Basilio Vieira, Lead Auditor at Bureau Veritas, said: “GDPR was the enforcement stick which brought data protection into focus and after its inception the number of cyber-attacks reported grew exponentially, as voluntary reporting of data breaches was introduced. With this came stricter penalties for businesses which failed to protect data. The fines imposed upon firms are now so significantly higher, businesses can nil-afford to simply pay the fine and ignore the problem. Proactive steps must be taken to firstly, mitigate the risk of a data breach, and secondly if an information leak does occur, assess how it was attacked and work to resolve the problem quickly.”

Another risk to data protection is the swift move to working from home as a result of the coronavirus pandemic. The majority of offices or work buildings will function off a central, protected network, whereby there are systems in place to detect viruses and possible cyber-attacks. However, with many now working from private home networks, this adds an increased risk of attack.

Basilio continues: “When the coronavirus pandemic struck, we were forced overnight to switch to a routine of home working – with many businesses simply sending employees home with a laptop and told to continue working. However, this attitude of wishful thinking is risky, with statistics showing a rise in the reporting of cyber-attacks since March, as personal networks are much easier to hack than protected business systems.


READ: A pandemic and remote working: Cyber security under the microscope


“What’s more, while many may think cyber-attackers are getting smarter in their techniques, this is simply not the case. The tactics they use are age-old – such as spam emails, computer viruses and chat bot hacking, but they have certainly become more efficient and are making the most of the working from home scenario. Thus, it is the responsibility of a business to ensure employees working remotely are well-equipped with the knowledge and infrastructure to mitigate potential attacks.

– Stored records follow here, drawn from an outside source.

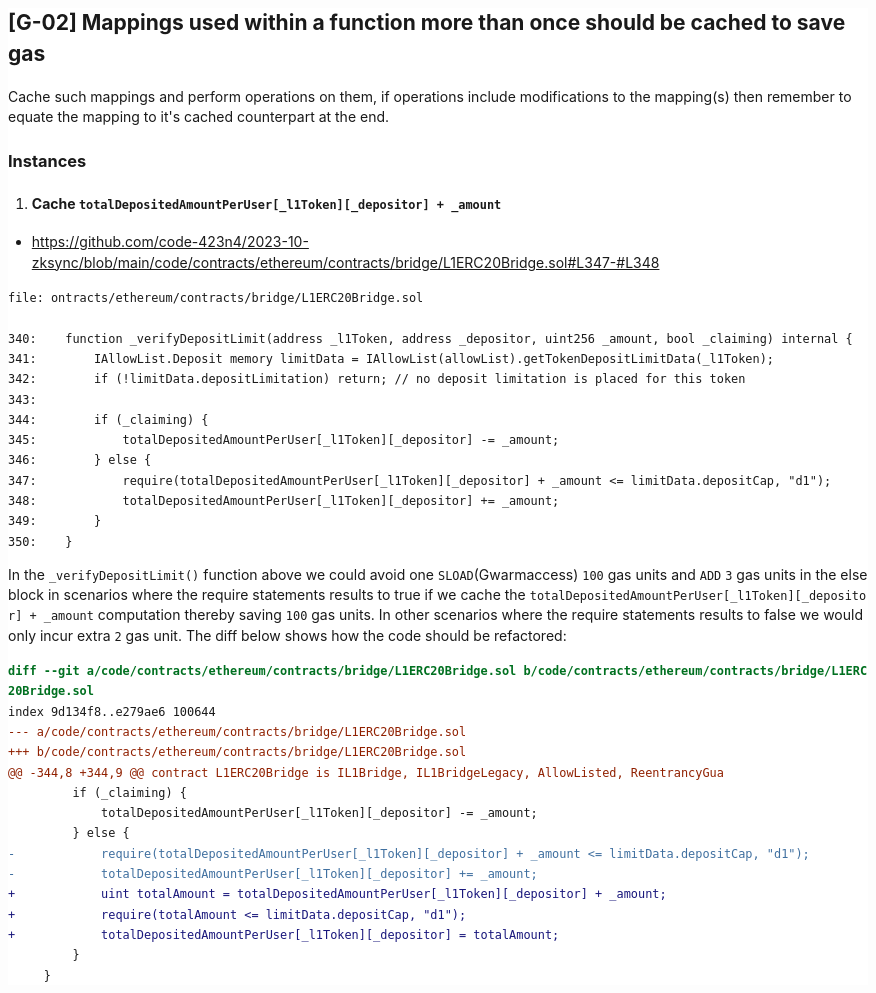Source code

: 


## [G-02] Mappings used within a function more than once should be cached to save gas
Cache such mappings and perform operations on them, if operations include modifications to the mapping(s) then remember to equate the mapping to it's cached counterpart at the end.

### Instances
1. #### Cache `totalDepositedAmountPerUser[_l1Token][_depositor] + _amount`
- https://github.com/code-423n4/2023-10-zksync/blob/main/code/contracts/ethereum/contracts/bridge/L1ERC20Bridge.sol#L347-#L348
```solidity
file: ontracts/ethereum/contracts/bridge/L1ERC20Bridge.sol

340:    function _verifyDepositLimit(address _l1Token, address _depositor, uint256 _amount, bool _claiming) internal {
341:        IAllowList.Deposit memory limitData = IAllowList(allowList).getTokenDepositLimitData(_l1Token);
342:        if (!limitData.depositLimitation) return; // no deposit limitation is placed for this token
343:
344:        if (_claiming) {
345:            totalDepositedAmountPerUser[_l1Token][_depositor] -= _amount;
346:        } else {
347:            require(totalDepositedAmountPerUser[_l1Token][_depositor] + _amount <= limitData.depositCap, "d1");
348:            totalDepositedAmountPerUser[_l1Token][_depositor] += _amount;
349:        }
350:    }
```
In the `_verifyDepositLimit()` function above we could avoid one `SLOAD`(Gwarmaccess) `100` gas units and `ADD` `3` gas units in the else block in scenarios where the require statements results to true if we cache the `totalDepositedAmountPerUser[_l1Token][_depositor] + _amount` computation thereby saving `100` gas units. In other scenarios where the require statements results to false we would only incur extra `2` gas unit. The diff below shows how the code should be refactored:
```diff
diff --git a/code/contracts/ethereum/contracts/bridge/L1ERC20Bridge.sol b/code/contracts/ethereum/contracts/bridge/L1ERC20Bridge.sol
index 9d134f8..e279ae6 100644
--- a/code/contracts/ethereum/contracts/bridge/L1ERC20Bridge.sol
+++ b/code/contracts/ethereum/contracts/bridge/L1ERC20Bridge.sol
@@ -344,8 +344,9 @@ contract L1ERC20Bridge is IL1Bridge, IL1BridgeLegacy, AllowListed, ReentrancyGua
         if (_claiming) {
             totalDepositedAmountPerUser[_l1Token][_depositor] -= _amount;
         } else {
-            require(totalDepositedAmountPerUser[_l1Token][_depositor] + _amount <= limitData.depositCap, "d1");
-            totalDepositedAmountPerUser[_l1Token][_depositor] += _amount;
+            uint totalAmount = totalDepositedAmountPerUser[_l1Token][_depositor] + _amount;
+            require(totalAmount <= limitData.depositCap, "d1");
+            totalDepositedAmountPerUser[_l1Token][_depositor] = totalAmount;
         }
     }
```
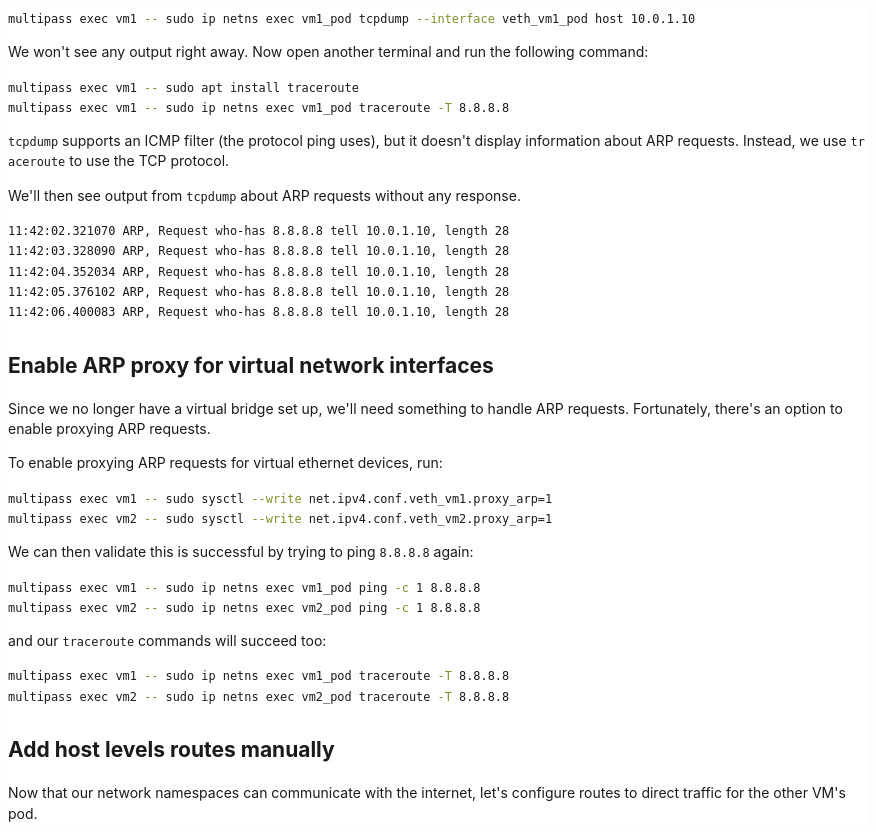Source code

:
 ```bash
multipass exec vm1 -- sudo ip netns exec vm1_pod tcpdump --interface veth_vm1_pod host 10.0.1.10
```

We won't see any output right away. Now open another terminal and run the following command:

```bash
multipass exec vm1 -- sudo apt install traceroute
multipass exec vm1 -- sudo ip netns exec vm1_pod traceroute -T 8.8.8.8
```

`tcpdump` supports an ICMP filter (the protocol ping uses), but it doesn't display information about ARP requests. Instead,
we use `traceroute` to use the TCP protocol.

We'll then see output from `tcpdump` about ARP requests without any response.

```
11:42:02.321070 ARP, Request who-has 8.8.8.8 tell 10.0.1.10, length 28
11:42:03.328090 ARP, Request who-has 8.8.8.8 tell 10.0.1.10, length 28
11:42:04.352034 ARP, Request who-has 8.8.8.8 tell 10.0.1.10, length 28
11:42:05.376102 ARP, Request who-has 8.8.8.8 tell 10.0.1.10, length 28
11:42:06.400083 ARP, Request who-has 8.8.8.8 tell 10.0.1.10, length 28
```

## Enable ARP proxy for virtual network interfaces

Since we no longer have a virtual bridge set up, we'll need something to handle ARP requests. Fortunately, there's an option
to enable proxying ARP requests.

To enable proxying ARP requests for virtual ethernet devices, run:

```bash
multipass exec vm1 -- sudo sysctl --write net.ipv4.conf.veth_vm1.proxy_arp=1
multipass exec vm2 -- sudo sysctl --write net.ipv4.conf.veth_vm2.proxy_arp=1
```

We can then validate this is successful by trying to ping `8.8.8.8` again:

```bash
multipass exec vm1 -- sudo ip netns exec vm1_pod ping -c 1 8.8.8.8
multipass exec vm2 -- sudo ip netns exec vm2_pod ping -c 1 8.8.8.8
```

and our `traceroute` commands will succeed too:

```bash
multipass exec vm1 -- sudo ip netns exec vm1_pod traceroute -T 8.8.8.8
multipass exec vm2 -- sudo ip netns exec vm2_pod traceroute -T 8.8.8.8
```

## Add host levels routes manually

Now that our network namespaces can communicate with the internet, let's configure routes to direct traffic
for the other VM's pod.
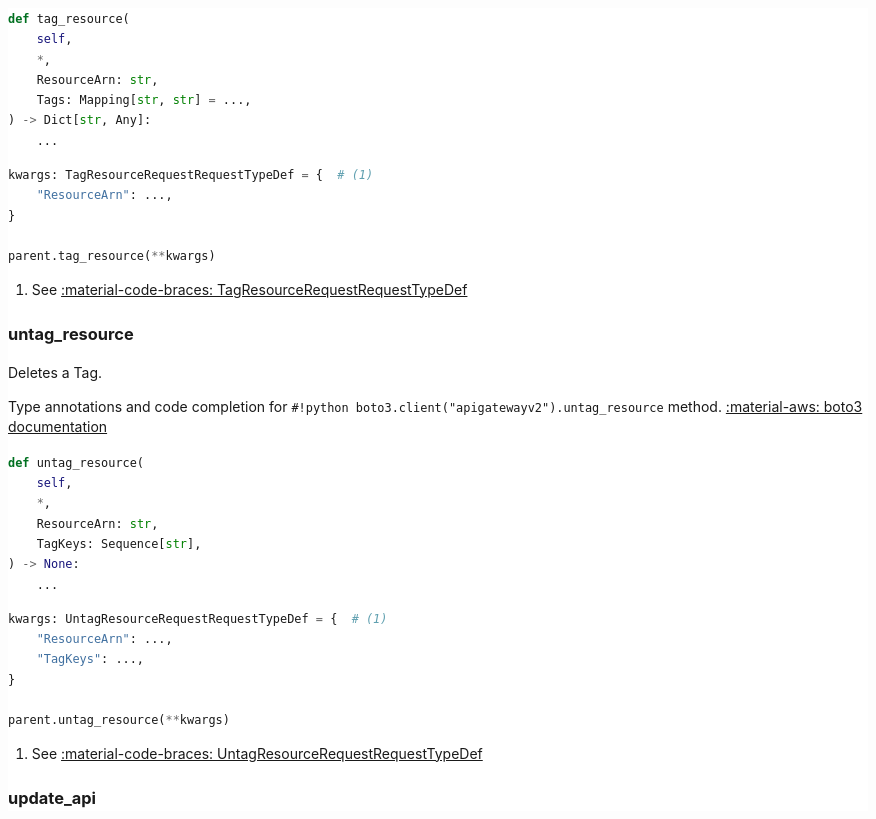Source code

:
 ```python title="Method definition"
def tag_resource(
    self,
    *,
    ResourceArn: str,
    Tags: Mapping[str, str] = ...,
) -> Dict[str, Any]:
    ...
```



```python title="Usage example with kwargs"
kwargs: TagResourceRequestRequestTypeDef = {  # (1)
    "ResourceArn": ...,
}

parent.tag_resource(**kwargs)
```

1. See [:material-code-braces: TagResourceRequestRequestTypeDef](./type_defs.md#tagresourcerequestrequesttypedef) 

### untag\_resource

Deletes a Tag.

Type annotations and code completion for `#!python boto3.client("apigatewayv2").untag_resource` method.
[:material-aws: boto3 documentation](https://boto3.amazonaws.com/v1/documentation/api/latest/reference/services/apigatewayv2.html#ApiGatewayV2.Client.untag_resource)

```python title="Method definition"
def untag_resource(
    self,
    *,
    ResourceArn: str,
    TagKeys: Sequence[str],
) -> None:
    ...
```



```python title="Usage example with kwargs"
kwargs: UntagResourceRequestRequestTypeDef = {  # (1)
    "ResourceArn": ...,
    "TagKeys": ...,
}

parent.untag_resource(**kwargs)
```

1. See [:material-code-braces: UntagResourceRequestRequestTypeDef](./type_defs.md#untagresourcerequestrequesttypedef) 

### update\_api
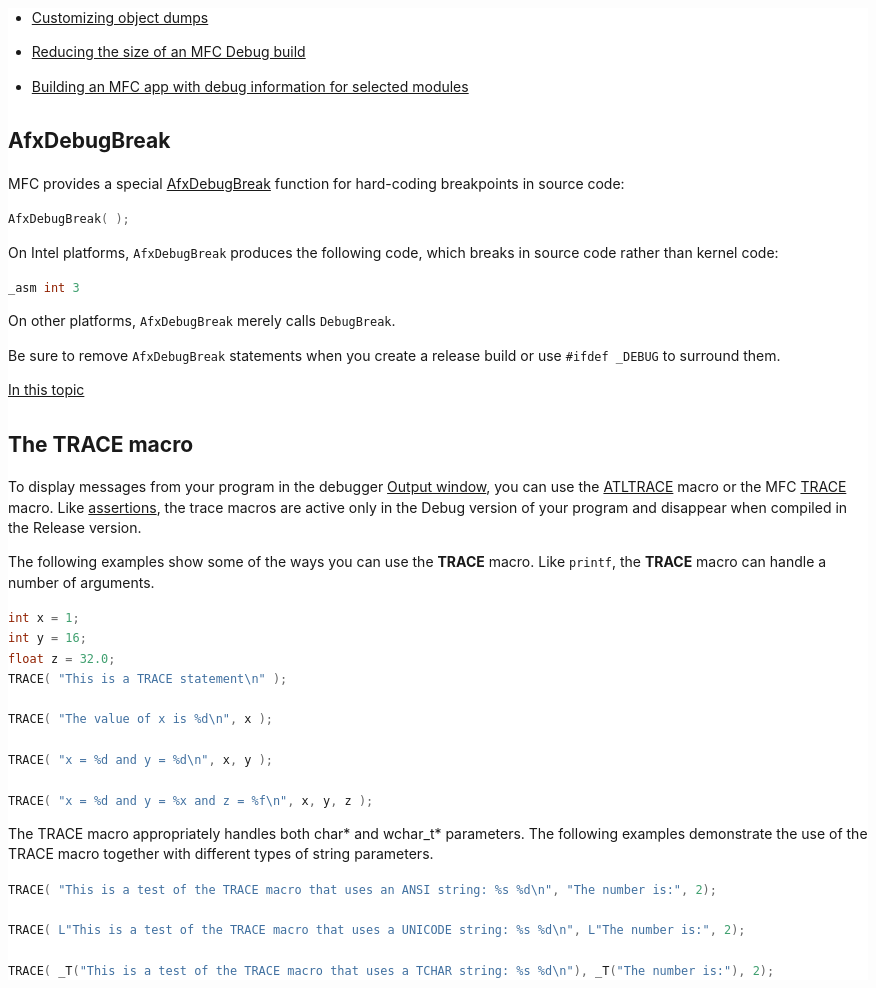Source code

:   - [Customizing object dumps](#BKMK_Customizing_object_dumps)

  - [Reducing the size of an MFC Debug build](#BKMK_Reducing_the_size_of_an_MFC_Debug_build)

  - [Building an MFC app with debug information for selected modules](#BKMK_Building_an_MFC_app_with_debug_information_for_selected_modules)

## <a name="BKMK_AfxDebugBreak"></a> AfxDebugBreak
MFC provides a special [AfxDebugBreak](/cpp/mfc/reference/diagnostic-services#afxdebugbreak) function for hard-coding breakpoints in source code:

```cpp
AfxDebugBreak( );
```

On Intel platforms, `AfxDebugBreak` produces the following code, which breaks in source code rather than kernel code:

```cpp
_asm int 3
```

On other platforms, `AfxDebugBreak` merely calls `DebugBreak`.

Be sure to remove `AfxDebugBreak` statements when you create a release build or use `#ifdef _DEBUG` to surround them.

[In this topic](#BKMK_In_this_topic)

## <a name="BKMK_The_TRACE_macro"></a> The TRACE macro
To display messages from your program in the debugger [Output window](../ide/reference/output-window.md), you can use the [ATLTRACE](/previous-versions/6xkxyz08(v=vs.140)) macro or the MFC [TRACE](/previous-versions/6w95a4ha(v=vs.140)) macro. Like [assertions](../debugger/c-cpp-assertions.md), the trace macros are active only in the Debug version of your program and disappear when compiled in the Release version.

The following examples show some of the ways you can use the **TRACE** macro. Like `printf`, the **TRACE** macro can handle a number of arguments.

```cpp
int x = 1;
int y = 16;
float z = 32.0;
TRACE( "This is a TRACE statement\n" );

TRACE( "The value of x is %d\n", x );

TRACE( "x = %d and y = %d\n", x, y );

TRACE( "x = %d and y = %x and z = %f\n", x, y, z );
```

The TRACE macro appropriately handles both char\* and wchar_t\* parameters. The following examples demonstrate the use of the TRACE macro together with different types of string parameters.

```cpp
TRACE( "This is a test of the TRACE macro that uses an ANSI string: %s %d\n", "The number is:", 2);

TRACE( L"This is a test of the TRACE macro that uses a UNICODE string: %s %d\n", L"The number is:", 2);

TRACE( _T("This is a test of the TRACE macro that uses a TCHAR string: %s %d\n"), _T("The number is:"), 2);
```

With regards to the Ministry of Defence breaches, there were 49 reports classified under ‘loss of inadequately protected electronic equipment, devices or paper documents from secured Government premises’, in the most recent financial year, with an additional 19 incidents reported from outside of government premises. There were also 454 incidents logged under the general category of ‘unauthorised disclosure’.

Cyber security expert Tim Sadler, CEO, Tessian, notes: “Time and time again we see how simple incidents of human error can compromise data security and damage reputation. The thing is that mistakes are always going to happen. So, as organisations give their staff more data to handle and make employees responsible for the safety of more sensitive information, they must find ways to better secure their people.

“Education on safe data practices is a good first step, but business leaders should consider how technology can provide another layer of protection and help people to make smarter security decisions, in order to stop mistakes turning into breaches.”

Basilio adds: “The good news for businesses is Bureau Veritas can help to assess your systems for vulnerabilities and recommend steps to make your information security systems tighter. While compliance to ISO 27001 is a voluntary certification, it can no longer just be seen as a ‘nice to have’ but rather central to demonstrating best practice and could be looked upon favourably were an attack to occur.”